Your assignment :: Count the lines in the listing below that contain the string "Home", matching case exactly. Give only the number.

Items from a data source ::
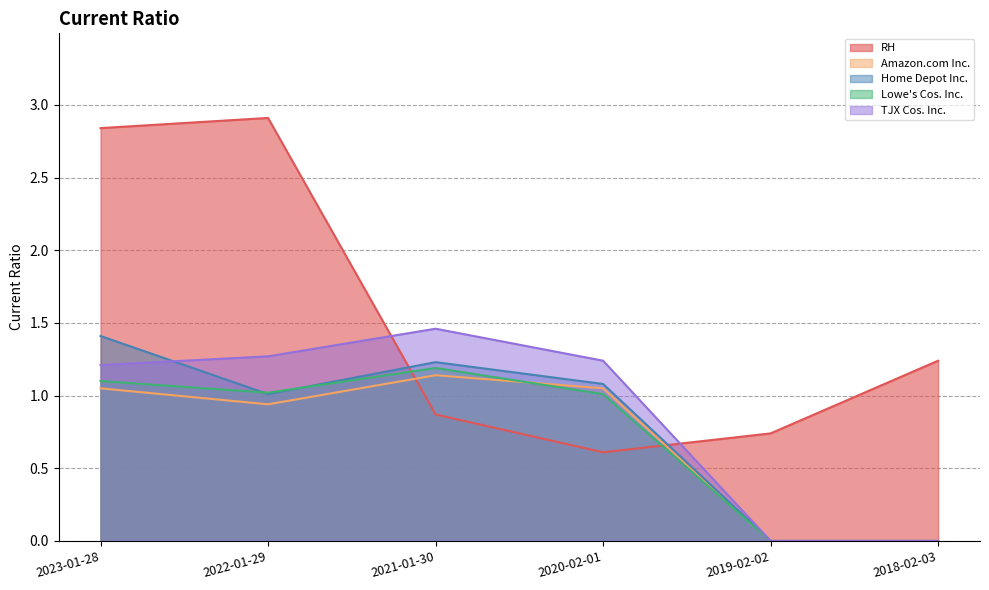

Reading left to right, what are all the values shown in this chart?

RH: 2023-01-28=2.8	2022-01-29=2.9	2021-01-30=0.9	2020-02-01=0.6	2019-02-02=0.7	2018-02-03=1.2
Amazon.com Inc.: 2023-01-28=1.1	2022-01-29=0.9	2021-01-30=1.1	2020-02-01=1.1	2019-02-02=0.0	2018-02-03=0.0
Home Depot Inc.: 2023-01-28=1.4	2022-01-29=1.0	2021-01-30=1.2	2020-02-01=1.1	2019-02-02=0.0	2018-02-03=0.0
Lowe's Cos. Inc.: 2023-01-28=1.1	2022-01-29=1.0	2021-01-30=1.2	2020-02-01=1.0	2019-02-02=0.0	2018-02-03=0.0
TJX Cos. Inc.: 2023-01-28=1.2	2022-01-29=1.3	2021-01-30=1.5	2020-02-01=1.2	2019-02-02=0.0	2018-02-03=0.0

Answer to the exercise :: 1